Cuba registra su séptimo apagón del 2026 y deja a 9 millones sin luz
El séptimo corte de energía del año paraliza servicios y reaviva el debate sobre el embargo y la infraestructura cubana.

Este viernes la isla caribeña vivió otro apagón nacional que dejó sin energía eléctrica a más de nueve millones de cubanos, según informó el Ministerio de Energía y Minas. La caída se produjo en la madrugada y afectó a la totalidad del Sistema Eléctrico Nacional, provocando una paralización total de servicios básicos en la capital y en la mayoría de las provincias.
Desconexión total del Sistema Eléctrico
El comunicado oficial publicado en las redes del ministerio describió una desconexión completa del Sistema Eléctrico Nacional. La Unión Eléctrica confirmó que ya está investigando las causas del colapso mientras se activan los protocolos de recuperación previstos en el plan de contingencia. Técnicos de la compañía trabajan sin descanso para restablecer la generación y la transmisión.
Factores estructurales y el bloqueo estadounidense
El séptimo apagón del año tiene sus raíces en la degradación de las plantas termoeléctricas y la escasez crónica de combustible. Desde enero, las sanciones impuestas por Estados Unidos a la compra de hidrocarburos han limitado la llegada de diésel importado, insumo esencial para los generadores de respaldo. Expertos locales señalan que la falta de inversión y la imposibilidad de adquirir repuestos agravan la vulnerabilidad del sistema.
Impacto en la vida cotidiana de los cubanos
En La Habana, los cortes superaron las 30 horas en los últimos días; en provincias como Santiago de Cuba y Camagüey, la población estuvo sin luz durante más de 60 horas consecutivas. La ausencia de energía paralizó el suministro de agua, dejó inoperantes los hospitales que dependían de generadores y desactivó la red de telefonía móvil, complicando aún más la cotidianidad de los vecinos que ya lidian con la escasez de alimentos y medicinas.
Debate político: culpa y responsabilidad
El gobierno cubano responsabiliza a las medidas punitivas de Washington por el deterioro de la red eléctrica, argumentando que el bloqueo petrolero impide la importación de diésel y de repuestos críticos. Por su parte, la administración estadounidense culpa al régimen por la gestión económica y la falta de políticas de ahorro energético, señalando que la crisis es consecuencia de decisiones internas y de la ausencia de reformas estructurales.

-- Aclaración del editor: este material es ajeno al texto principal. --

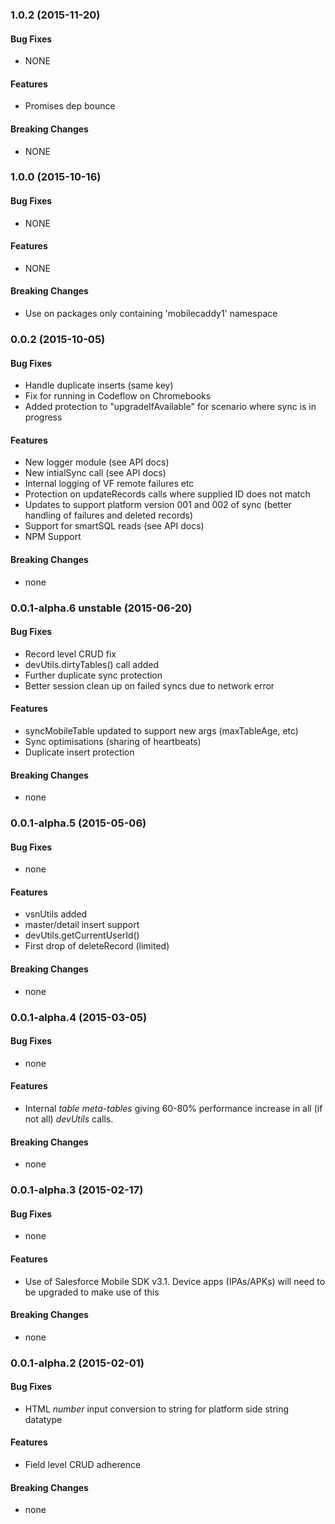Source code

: ### 1.0.2  (2015-11-20)


#### Bug Fixes

* NONE

#### Features

* Promises dep bounce

#### Breaking Changes

* NONE


### 1.0.0  (2015-10-16)


#### Bug Fixes

* NONE

#### Features

* NONE

#### Breaking Changes

* Use on packages only containing 'mobilecaddy1' namespace


### 0.0.2 (2015-10-05)


#### Bug Fixes

* Handle duplicate inserts (same key)
* Fix for running in Codeflow on Chromebooks
* Added protection to "upgradeIfAvailable" for scenario where sync is in progress

#### Features

* New logger module (see API docs)
* New intialSync call (see API docs)
* Internal logging of VF remote failures etc
* Protection on updateRecords calls where supplied ID does not match
* Updates to support platform version 001 and 002 of sync (better handling of failures and deleted records)
* Support for smartSQL reads (see API docs)
* NPM Support

#### Breaking Changes

* none


### 0.0.1-alpha.6 unstable (2015-06-20)


#### Bug Fixes

* Record level CRUD fix
* devUtils.dirtyTables() call added
* Further duplicate sync protection
* Better session clean up on failed syncs due to network error

#### Features

* syncMobileTable updated to support new args (maxTableAge, etc)
* Sync optimisations (sharing of heartbeats)
* Duplicate insert protection

#### Breaking Changes

* none

### 0.0.1-alpha.5 (2015-05-06)


#### Bug Fixes

* none

#### Features

* vsnUtils added
* master/detail insert support
* devUtils.getCurrentUserId()
* First drop of deleteRecord (limited)

#### Breaking Changes

* none


### 0.0.1-alpha.4 (2015-03-05)


#### Bug Fixes

* none

#### Features

* Internal _table meta-tables_ giving 60-80% performance increase in all (if not all) _devUtils_ calls.

#### Breaking Changes

* none


### 0.0.1-alpha.3 (2015-02-17)


#### Bug Fixes

* none

#### Features

* Use of Salesforce Mobile SDK v3.1. Device apps (IPAs/APKs) will need to be upgraded to make use of this

#### Breaking Changes

* none


### 0.0.1-alpha.2 (2015-02-01)


#### Bug Fixes

* HTML _number_ input conversion to string for platform side string datatype

#### Features

* Field level CRUD adherence

#### Breaking Changes

* none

Una crisis que se extiende décadas
Los apagones rotativos no son novedad; la isla ha sufrido interrupciones frecuentes desde los años 90, reflejo de una infraestructura envejecida y de una economía que depende en gran medida de importaciones de combustible. Sin una inversión sustancial, la modernización de la red y la flexibilización del embargo, los analistas advierten que la situación podría empeorar, generando más episodios de oscuridad que impactan la producción, la educación y la salud.